In fairness, he does share a few case examples, as well as  some brief information about his own history and some of the  conversations that came about as a reaction to  “Listening to Prozac.”  Those personal details are when the book gets the most reader friendly to me.  He has not experienced depression himself but has spent years  researching it and treating it. He clearly knows the topic backwards and forwards.   He has done his homework. This is not just a book full of personal ideas or opinions. He describes relevant, often disturbing,  research about what depression does to the brain and body.  He provides information.  He ponders, asks questions, and expands on possible answers.  Some questions just lead to more questions. Kramer challenges the reader to really think, to have  greater perspective and more understanding about  all aspects of depression.       
I believe this “good doctor” cares a lot about his depressed patients and what happens to them.  Their suffering  effects him and motivates him to want to do all he can to  improve  their care.  He wants to  see them truly well, not just partially well.  He wants to figure out more and  more about the  neurological and other  factors that lead to and are a part of depression.  He wants to   provide the most efficient and effective ways  to treat this illness. 
He insists that we not glamorize or romanticize depression or any of its symptoms.  He doesn’t want us making friends with any aspect of  the illness of depression. He wants us to confront its devastating realities. It ruins people’s lives and causes  tremendous unnecessary suffering, he says.  We should not seek to find the good in it.  We should try and get rid of it.      
It is important to point out that Dr. Kramer is not talking about  grief, or  expected feelings of sadness or stress related to life transitions or losses here. He is talking about clinical depression, whether it is episodic or chronic. He isn’t suggesting that everyone should be happy all the time.  He doesn’t want us to medicate normal emotion so that we are all a bunch of  numbed out robots or so that we are all more perky and extroverted. He calls that “cosmetic psychopharmacology” and it s a concern he  raised in “Listening to Prozac” and continues to  raise in “Against Depression.”  Dr. Kramer  believes emotions are important. If we don’t have any, we’ll miss out on a vital source of information and    cut ourselves  off from the range of  feelings that make us alive and  responsive to our world and other people. He makes a clear distinction between  what can be considered normal  emotional  reactions and   diagnosable types of depression.  He lays out criteria for distinguishing one from the other.  This is important because how to help and support someone through   grief or sadness related to life events is  not the same as  the treatment for  true depression.

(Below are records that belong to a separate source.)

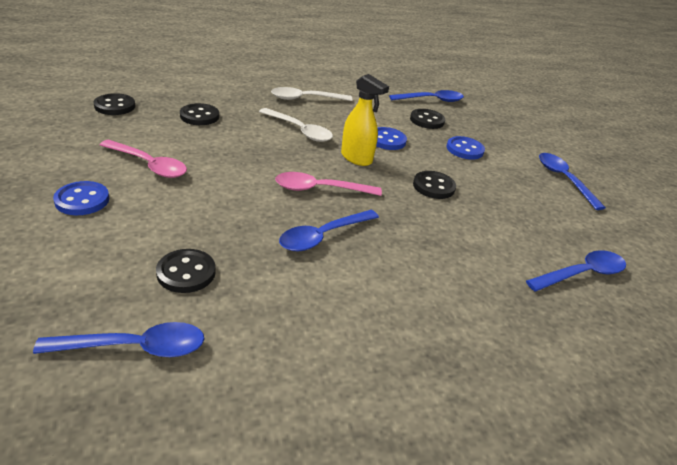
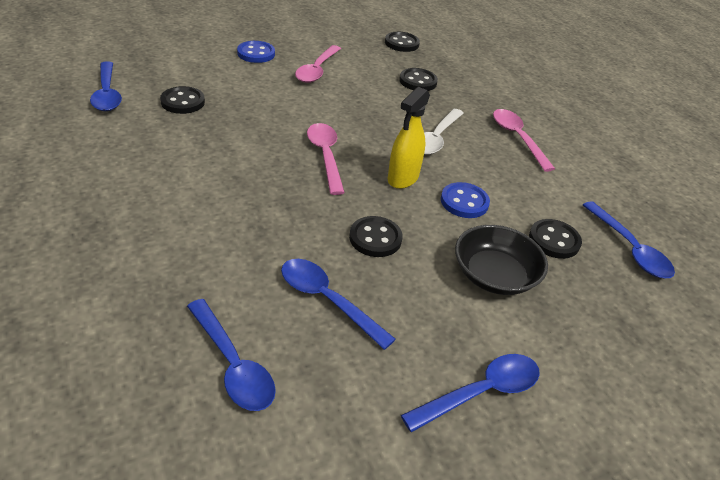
camera: 80 degrees right, 5 degrees up
(305, 99) = (517, 138): white spoon -> pink spoon
(323, 236) = (247, 161): blue spoon -> blue spoon (327, 300)
(464, 149) = (494, 275): blue button -> black bowl

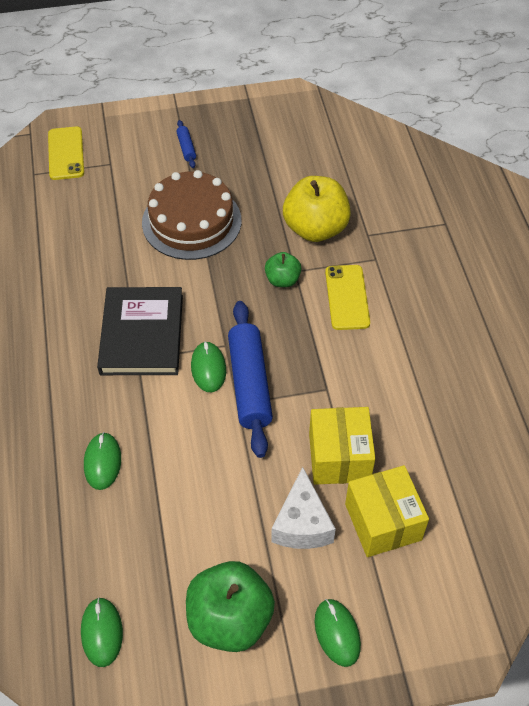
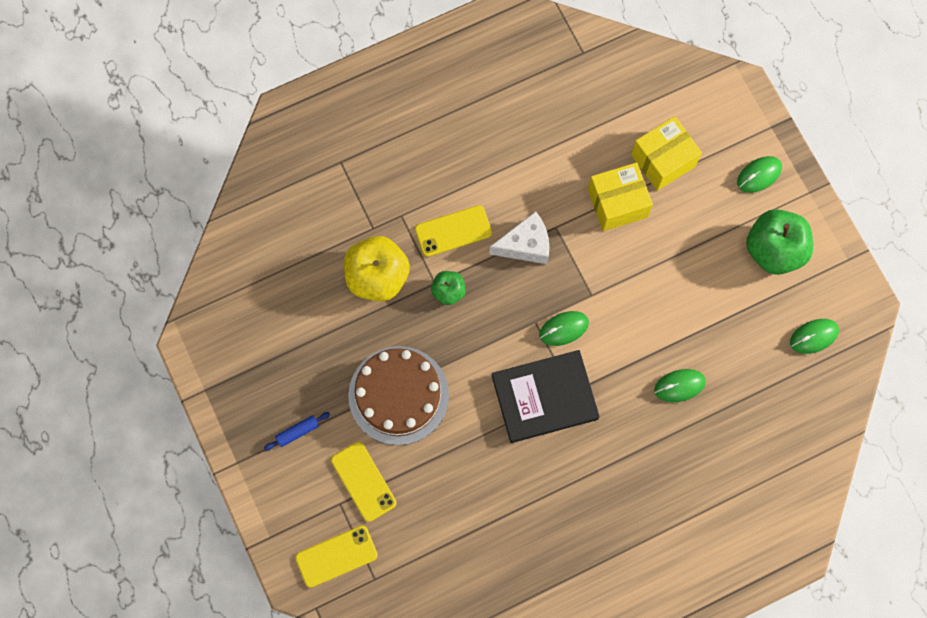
camera: 105 degrees left, 20 degrees up
(122, 182) = (363, 481): none -> yellow phone
(249, 384) = (569, 290): blue rolling pin -> none
(302, 524) = (683, 218): white cheese -> white cheese (525, 245)

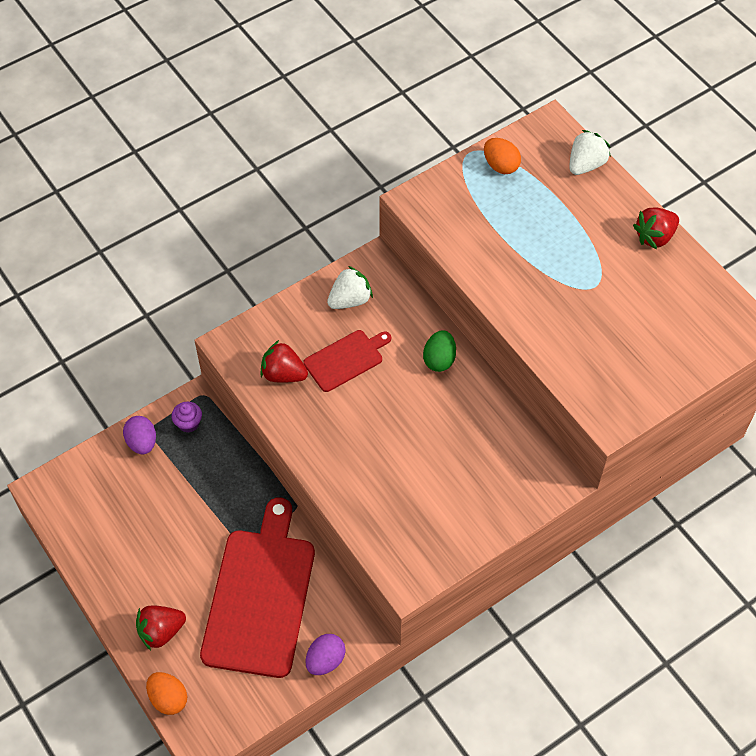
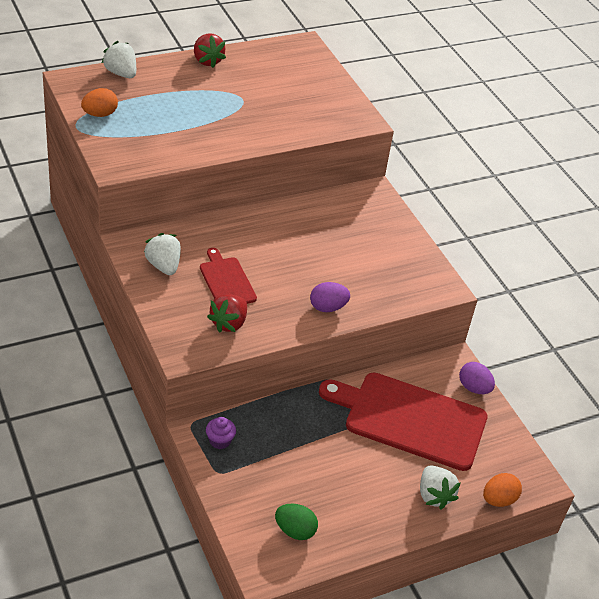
camera: 85 degrees left, 15 degrees down
(142, 442) = (230, 480): purple egg -> purple egg (327, 307)
(161, 631) = (434, 495): red strawberry -> white strawberry
(439, 359) = (245, 227): green egg -> green egg (295, 531)

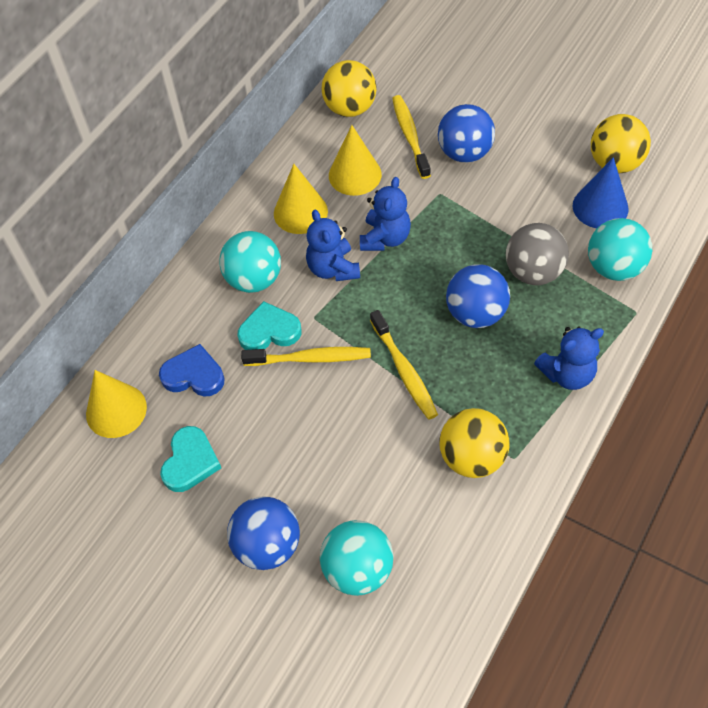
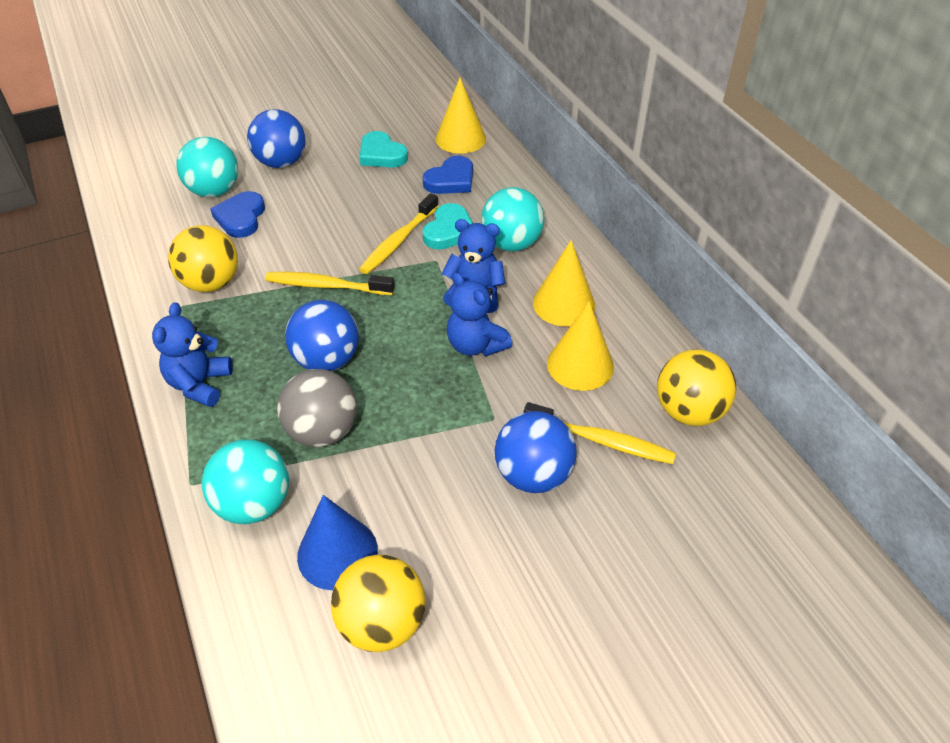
camera: 120 degrees right, 10 degrees down
(376, 509) = (241, 218): none -> blue heart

I also want to caution that, if you’re currently experiencing depression, this may not be the best read for you.  You might want to seek out something a little more supportive and  easy-to-read,  a book that  has suggestions for  coping.  “Living With Depression” by Deborah Serani is one suggestion.   
I know Dr. Kramer  encouraged us to listen to Prozac. I’d like to suggest that someone write the book “Listening To Dr. Peter Kramer.” He has earned the right to  be taken seriously  in his field.  “Against Depression” is a valuable  and thought provoking addition to  the reading materials available on the subject.   It is a serious and substantial work of nonfiction. I feel sure  Dr. Kramer will continue to conduct research and publish in medical  journals and peer reviewed professional publications. I hope he writes more books.  I hope he eventually writes a book specifically  for those who are currently experiencing depression.  I’d like to see his passion and sincere concern come across  the way it must to his personal psychiatry patients.